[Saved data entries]
◆ ◆ ◆ ◆ ◆ ◆ ◆

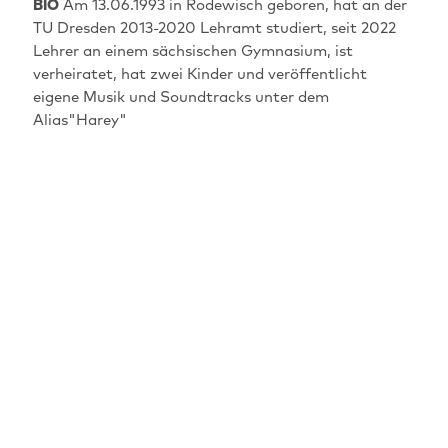
BIO
Am 13.06.1993 in Rodewisch geboren, hat an der
TU Dresden 2013-2020 Lehramt studiert, seit 2022
Lehrer an einem sächsischen Gymnasium, ist
verheiratet, hat zwei Kinder und veröffentlicht
eigene Musik und Soundtracks unter dem
Alias"Harey"
MAINSPONSORS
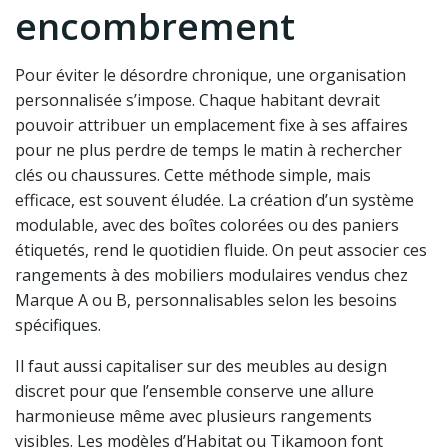
encombrement
Pour éviter le désordre chronique, une organisation
personnalisée s’impose. Chaque habitant devrait
pouvoir attribuer un emplacement fixe à ses affaires
pour ne plus perdre de temps le matin à rechercher
clés ou chaussures. Cette méthode simple, mais
efficace, est souvent éludée. La création d’un système
modulable, avec des boîtes colorées ou des paniers
étiquetés, rend le quotidien fluide. On peut associer ces
rangements à des mobiliers modulaires vendus chez
Marque A ou B, personnalisables selon les besoins
spécifiques.
Il faut aussi capitaliser sur des meubles au design
discret pour que l’ensemble conserve une allure
harmonieuse même avec plusieurs rangements
visibles. Les modèles d’Habitat ou Tikamoon font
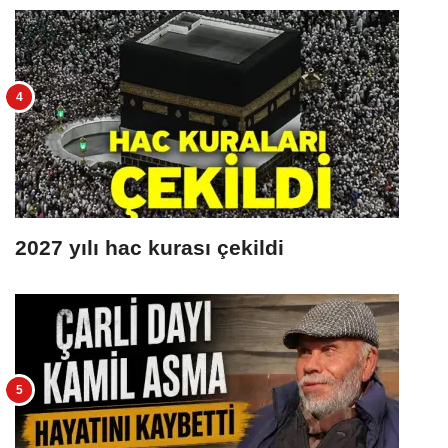
2027 yılı hac kurası çekildi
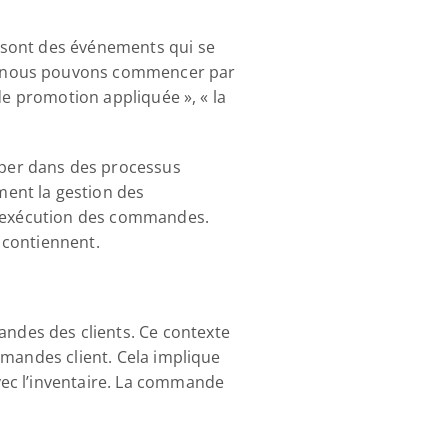
 sont des événements qui se 
, nous pouvons commencer par 
de promotion appliquée », « la 
per dans des processus 
ent la gestion des 
l'exécution des commandes. 
 contiennent.
des des clients. Ce contexte 
mandes client. Cela implique 
ec l’inventaire. La commande 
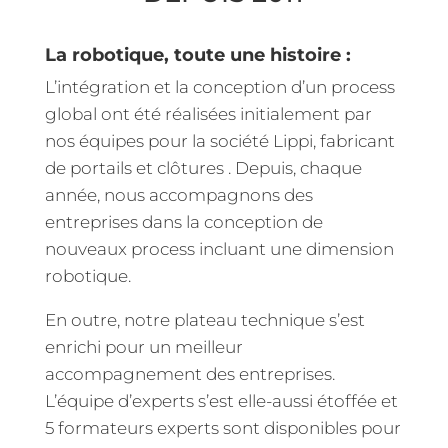
La robotique, toute une histoire :
L’intégration et la conception d’un process
global ont été réalisées initialement par
nos équipes pour la société Lippi, fabricant
de portails et clôtures . Depuis, chaque
année, nous accompagnons des
entreprises dans la conception de
nouveaux process incluant une dimension
robotique.
En outre, notre plateau technique s’est
enrichi pour un meilleur
accompagnement des entreprises.
L’équipe d’experts s’est elle-aussi étoffée et
5 formateurs experts sont disponibles pour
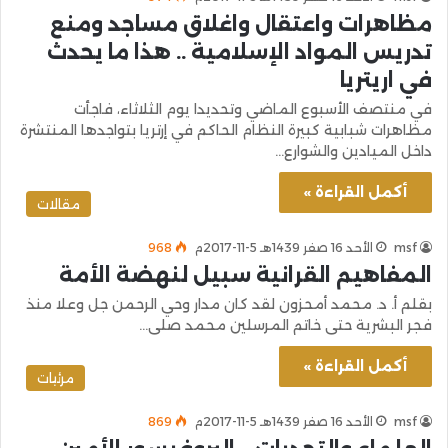
مظاهرات واعتقال واغلاق مساجد ومنع
تدريس المواد الإسلامية .. هذا ما يحدث
في اريتريا
في منتصف الأسبوع الماضي وتحديدا يوم الثلاثاء، فاجأت
مظاهرات شبابية كبيرة النظام الحاكم في إرتريا بتواجدها المنتشرة
داخل الميادين والشوارع…
أكمل القراءة »
مقالات
msf
الأحد 16 صفر 1439هـ 5-11-2017م
968
المفاهيم القرانية سبيل لنهضة الأمة
بقلم أ. د. محمد أمحزون لقد كان مدار وحي الرحمن جل وعلا منذ
فجر البشرية حتى خاتم المرسلين محمد صلى…
أكمل القراءة »
مرئيات
msf
الأحد 16 صفر 1439هـ 5-11-2017م
869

◆ ◆ ◆ ◆ ◆ ◆ ◆

WHAT IS BEING ASKED =>
Swap each occurrence of "entreprises" for "sociétés" throughout the listing above, and reproduce its text with nothing else altered. Omit the pictures.

TASK SOLUTION =>
BIO
Am 13.06.1993 in Rodewisch geboren, hat an der
TU Dresden 2013-2020 Lehramt studiert, seit 2022
Lehrer an einem sächsischen Gymnasium, ist
verheiratet, hat zwei Kinder und veröffentlicht
eigene Musik und Soundtracks unter dem
Alias"Harey"
MAINSPONSORS
encombrement
Pour éviter le désordre chronique, une organisation
personnalisée s’impose. Chaque habitant devrait
pouvoir attribuer un emplacement fixe à ses affaires
pour ne plus perdre de temps le matin à rechercher
clés ou chaussures. Cette méthode simple, mais
efficace, est souvent éludée. La création d’un système
modulable, avec des boîtes colorées ou des paniers
étiquetés, rend le quotidien fluide. On peut associer ces
rangements à des mobiliers modulaires vendus chez
Marque A ou B, personnalisables selon les besoins
spécifiques.
Il faut aussi capitaliser sur des meubles au design
discret pour que l’ensemble conserve une allure
harmonieuse même avec plusieurs rangements
visibles. Les modèles d’Habitat ou Tikamoon font
2027 yılı hac kurası çekildi
 sont des événements qui se 
, nous pouvons commencer par 
de promotion appliquée », « la 
per dans des processus 
ent la gestion des 
l'exécution des commandes. 
 contiennent.
des des clients. Ce contexte 
mandes client. Cela implique 
ec l’inventaire. La commande 
La robotique, toute une histoire :
L’intégration et la conception d’un process
global ont été réalisées initialement par
nos équipes pour la société Lippi, fabricant
de portails et clôtures . Depuis, chaque
année, nous accompagnons des
sociétés dans la conception de
nouveaux process incluant une dimension
robotique.
En outre, notre plateau technique s’est
enrichi pour un meilleur
accompagnement des sociétés.
L’équipe d’experts s’est elle-aussi étoffée et
5 formateurs experts sont disponibles pour
مظاهرات واعتقال واغلاق مساجد ومنع
تدريس المواد الإسلامية .. هذا ما يحدث
في اريتريا
في منتصف الأسبوع الماضي وتحديدا يوم الثلاثاء، فاجأت
مظاهرات شبابية كبيرة النظام الحاكم في إرتريا بتواجدها المنتشرة
داخل الميادين والشوارع…
أكمل القراءة »
مقالات
msf
الأحد 16 صفر 1439هـ 5-11-2017م
968
المفاهيم القرانية سبيل لنهضة الأمة
بقلم أ. د. محمد أمحزون لقد كان مدار وحي الرحمن جل وعلا منذ
فجر البشرية حتى خاتم المرسلين محمد صلى…
أكمل القراءة »
مرئيات
msf
الأحد 16 صفر 1439هـ 5-11-2017م
869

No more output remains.